Study material ->
-------------------------

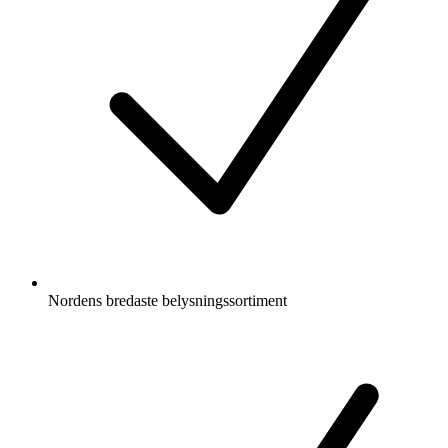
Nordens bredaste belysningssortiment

-------------------------

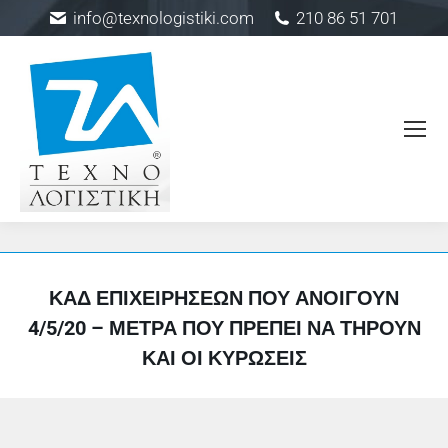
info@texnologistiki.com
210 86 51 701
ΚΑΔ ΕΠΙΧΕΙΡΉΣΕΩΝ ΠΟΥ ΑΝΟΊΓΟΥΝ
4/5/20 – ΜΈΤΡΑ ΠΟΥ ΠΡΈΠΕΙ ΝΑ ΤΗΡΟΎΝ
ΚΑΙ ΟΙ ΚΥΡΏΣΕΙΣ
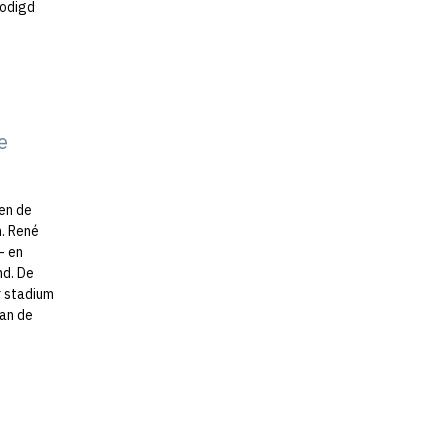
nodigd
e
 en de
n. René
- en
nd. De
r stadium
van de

-------------------------

What you should do ->
From the two blocks of items above, copy each line that includes the word "bredaste".

Written response ->
Nordens bredaste belysningssortiment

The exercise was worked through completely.